Reverb Algorithm [closed] - c++

Closed. This question does not meet Stack Overflow guidelines. It is not currently accepting answers.
We don’t allow questions seeking recommendations for books, tools, software libraries, and more. You can edit the question so it can be answered with facts and citations.
Closed 4 years ago.
Improve this question
I'm looking for a simple or commented reverb algorithm, even in pseudocode would help a lot.
I've found a couple, but the code tends to be rather esoteric and hard to follow.
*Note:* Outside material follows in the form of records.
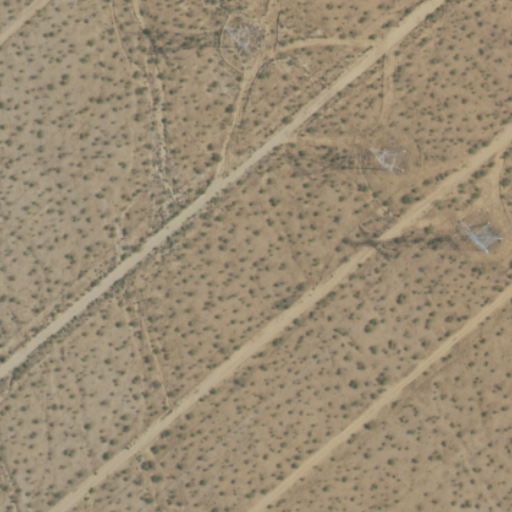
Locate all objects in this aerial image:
power tower: (256, 45)
power tower: (401, 161)
road: (223, 195)
power tower: (494, 243)
road: (383, 400)
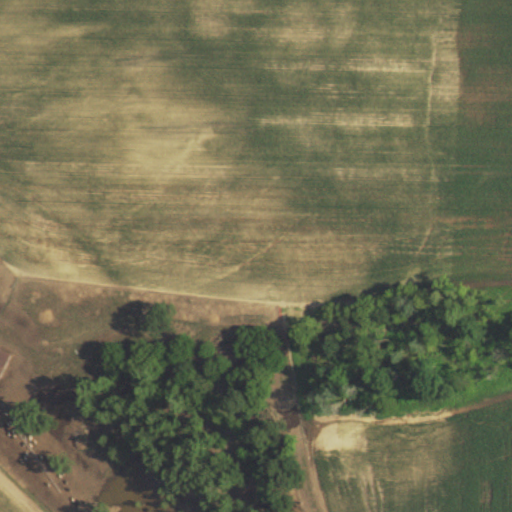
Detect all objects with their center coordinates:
building: (2, 356)
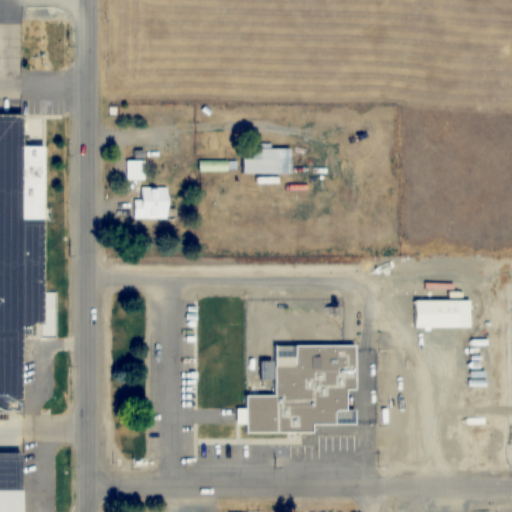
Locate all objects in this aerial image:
building: (130, 111)
building: (261, 161)
building: (135, 164)
building: (268, 188)
building: (151, 205)
road: (84, 255)
building: (23, 256)
building: (441, 313)
building: (307, 387)
building: (304, 390)
building: (10, 481)
building: (11, 481)
road: (298, 484)
road: (369, 498)
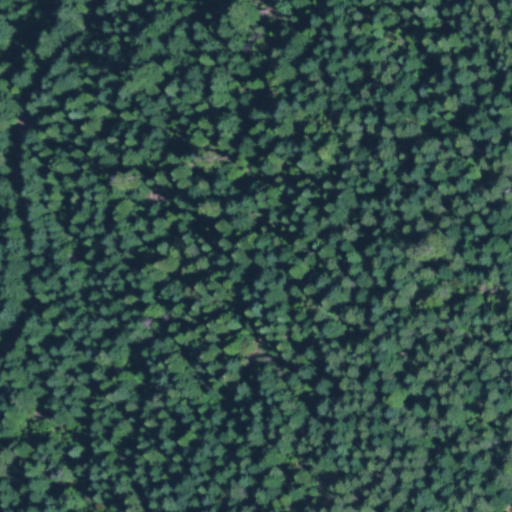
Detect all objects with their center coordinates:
road: (23, 170)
Here is a very simple implementation of a "delay line" which will produce a reverb effect in an existing array (C#, buffer is short[]):
int delayMilliseconds = 500; // half a second
int delaySamples =
(int)((float)delayMilliseconds * 44.1f); // assumes 44100 Hz sample rate
float decay = 0.5f;
for (int i = 0; i < buffer.length - delaySamples; i++)
{
// WARNING: overflow potential
buffer[i + delaySamples] += (short)((float)buffer[i] * decay);
}
Basically, you take the value of each sample, multiply it by the decay parameter and add the result to the value in the buffer delaySamples away.
This will produce a true "reverb" effect, as each sound will be heard multiple times with declining amplitude. To get a simpler echo effect (where each sound is repeated only once) you use basically the same code, only run the for loop in reverse.
Update: the word "reverb" in this context has two common usages. My code sample above produces a classic reverb effect common in cartoons, whereas in a musical application the term is used to mean reverberation, or more generally the creation of artificial spatial effects.
A big reason the literature on reverberation is so difficult to understand is that creating a good spatial effect requires much more complicated algorithms than my sample method here. However, most electronic spatial effects are built up using multiple delay lines, so this sample hopefully illustrates the basics of what's going on. To produce a really good effect, you can (or should) also muddy the reverb's output using FFT or even simple blurring.
Update 2: Here are a few tips for multiple-delay-line reverb design:
Choose delay values that won't positively interfere with each other (in the wave sense). For example, if you have one delay at 500ms and a second at 250ms, there will be many spots that have echoes from both lines, producing an unrealistic effect. It's common to multiply a base delay by different prime numbers in order to help ensure that this overlap doesn't happen.
In a large room (in the real world), when you make a noise you will tend to hear a few immediate (a few milliseconds) sharp echoes that are relatively undistorted, followed by a larger, fainter "cloud" of echoes. You can achieve this effect cheaply by using a few backwards-running delay lines to create the initial echoes and a few full reverb lines plus some blurring to create the "cloud".
The absolute best trick (and I almost feel like I don't want to give this one up, but what the hell) only works if your audio is stereo. If you slightly vary the parameters of your delay lines between the left and right channels (e.g. 490ms for the left channel and 513ms for the right, or .273 decay for the left and .2631 for the right), you'll produce a much more realistic-sounding reverb.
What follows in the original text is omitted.